On Saturday (which seems as if it were weeks ago) I woke up to get ready for work and discovered we were out of hot water (sadly, this isn't the first time and it won't be the last). So I had to get ready without showering (which I really hate to do) and took off for work. Saturday shifts at the office usually are pretty quick and mostly painless, but that day it was miserable. Everyone, it seemed, was in a bad mood and it made for a bit of a toxic environment. Everything that could have gone wrong did. I left work in a bad mood myself, and came home to an empty house (as Josh had left) which was cold since the heat wasn't working either. Great, just great.

I had made the decision prior to Josh leaving that instead of driving down to work and staying the night with Jimmy, I would drive back home at night to give the cats some much needed attention/company. I thought this would be miserable, but really it hasn't been too bad. The drive itself never really seems that long, I notice it more when I get home and I take stock of how much time I wasted driving.
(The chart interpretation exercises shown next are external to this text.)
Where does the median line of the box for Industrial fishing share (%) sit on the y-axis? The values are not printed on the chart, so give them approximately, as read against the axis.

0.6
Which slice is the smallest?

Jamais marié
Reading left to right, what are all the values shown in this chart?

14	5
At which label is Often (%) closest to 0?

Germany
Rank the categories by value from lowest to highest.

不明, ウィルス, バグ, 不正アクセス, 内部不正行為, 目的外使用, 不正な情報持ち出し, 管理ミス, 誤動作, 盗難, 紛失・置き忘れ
It just gets old. And expensive... as our gas on base just jumped up to $4.15 a gallon, and that is at our "discounted" rate. The jump in fuel prices and my extra driving just doubled my gas budget.

It has been a long, lonely week. I think the "lonely" part is a key reason why it has been so long. I am perfectly capable of taking care of myself and function on my own when Josh is gone. However, it's really nice to have him here. I miss his friendship. As he's been gone I really haven't gotten to talk to him much - we've Skyped twice (with a horrible internet connection which made it almost impossible to hear) and emailed. Most evenings I've found that I am just plain exhausted, and have been going to bed early like a little old grandma.
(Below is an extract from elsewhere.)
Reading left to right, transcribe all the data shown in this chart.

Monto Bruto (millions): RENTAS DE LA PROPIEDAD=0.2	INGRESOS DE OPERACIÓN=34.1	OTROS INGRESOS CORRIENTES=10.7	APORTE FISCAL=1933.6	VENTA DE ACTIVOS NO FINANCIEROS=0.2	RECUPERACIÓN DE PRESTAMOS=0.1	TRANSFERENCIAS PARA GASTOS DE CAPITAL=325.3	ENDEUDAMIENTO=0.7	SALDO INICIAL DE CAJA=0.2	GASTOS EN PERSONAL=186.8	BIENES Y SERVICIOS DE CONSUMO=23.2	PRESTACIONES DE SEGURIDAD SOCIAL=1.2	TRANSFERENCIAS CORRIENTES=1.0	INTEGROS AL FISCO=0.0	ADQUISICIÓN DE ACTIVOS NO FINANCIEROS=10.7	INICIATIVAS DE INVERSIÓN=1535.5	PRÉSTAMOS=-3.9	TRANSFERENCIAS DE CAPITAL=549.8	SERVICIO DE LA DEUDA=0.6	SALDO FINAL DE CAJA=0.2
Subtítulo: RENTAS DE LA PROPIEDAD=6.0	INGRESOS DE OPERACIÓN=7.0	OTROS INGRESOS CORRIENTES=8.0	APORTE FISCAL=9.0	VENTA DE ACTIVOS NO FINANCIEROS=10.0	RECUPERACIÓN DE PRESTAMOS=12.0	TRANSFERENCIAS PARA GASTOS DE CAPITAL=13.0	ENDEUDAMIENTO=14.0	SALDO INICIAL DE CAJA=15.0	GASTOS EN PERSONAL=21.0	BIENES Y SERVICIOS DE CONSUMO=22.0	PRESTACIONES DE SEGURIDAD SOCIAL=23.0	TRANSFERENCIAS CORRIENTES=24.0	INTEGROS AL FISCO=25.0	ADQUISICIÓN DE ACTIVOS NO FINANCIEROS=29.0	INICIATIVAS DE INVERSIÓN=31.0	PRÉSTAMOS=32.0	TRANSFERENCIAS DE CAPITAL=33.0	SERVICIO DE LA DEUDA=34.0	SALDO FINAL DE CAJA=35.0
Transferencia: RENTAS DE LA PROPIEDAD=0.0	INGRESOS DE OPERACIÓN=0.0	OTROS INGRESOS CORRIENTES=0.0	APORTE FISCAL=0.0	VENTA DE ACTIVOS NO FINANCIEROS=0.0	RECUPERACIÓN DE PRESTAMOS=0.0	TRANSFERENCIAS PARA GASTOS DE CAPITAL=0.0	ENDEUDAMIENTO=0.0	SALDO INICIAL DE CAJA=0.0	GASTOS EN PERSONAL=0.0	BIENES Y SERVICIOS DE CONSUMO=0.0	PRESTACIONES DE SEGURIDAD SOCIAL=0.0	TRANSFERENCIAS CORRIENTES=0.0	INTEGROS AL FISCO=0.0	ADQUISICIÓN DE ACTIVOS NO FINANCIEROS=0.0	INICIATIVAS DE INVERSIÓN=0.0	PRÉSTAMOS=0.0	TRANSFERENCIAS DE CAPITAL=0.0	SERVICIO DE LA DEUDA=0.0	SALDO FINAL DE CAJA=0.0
All that complaining aside, I am thankful and grateful... thankful that this is a very quick, short time for him to be gone. I'm thankful there is now the technology of Skype and email to make keeping in touch so easy. I'm thankful that while I hate my commute, I'm only gone from my house for around 13 hours, which compared to other people's jobs/shifts isn't bad. And I am thankful for good friends, ice cream, and falling asleep watching Finding Nemo. May the next few weeks go faster than this past one...

Thursday, March 1, 2012

Packing

Josh is in the process of preparing to leave on TDY (temporary duty for my non-military folks). I won't say where he's headed until he returns, but I think it will be a bit of a nice break for him to get out of the "usual" routine (despite the fact that I will miss him). I will miss him, but he is only scheduled to be gone three weeks. Three weeks is really nothing, and I'm frankly just thankful that it is three weeks and not three months, six months, a year, 18 months... Three weeks is nothing to complain about.

When Josh is packing for a trip like this, he has multiple large bags he fills. I call them "military issue" bags, and they are literally the biggest bags I have ever seen in my life. Any military wife could understand the sinking feeling you get when you see those bags come out... When Josh and I were first dating he had been staying at my house for a few weeks, and he was leaving in the morning to go Korea. His clothes and belongings had been strung around the floor of my room for the past few weeks. That evening after our "farewell" dinner, he brought out his military bags and started to fill them with his stuff. It was the first time it really hit me that he was going to leave, yet again. And I cried. Oh how I cried... inconsolably, and endlessly it seemed. Not one of my finer moments, and definitely not a shining "supportive" moment either. However, I've gotten used to see the big bags come out and watch them get filled with months worth of clothing and supplies. Tears aren't really an issue anymore.

Tonight Josh's packing has actually turned out to be a bit more amusing than usual.... Any thought of tears quickly turned into laughter.


 The cats can't quite seem to figure out what these bags are... or what all the smells are. But the bag seems to make a great toy.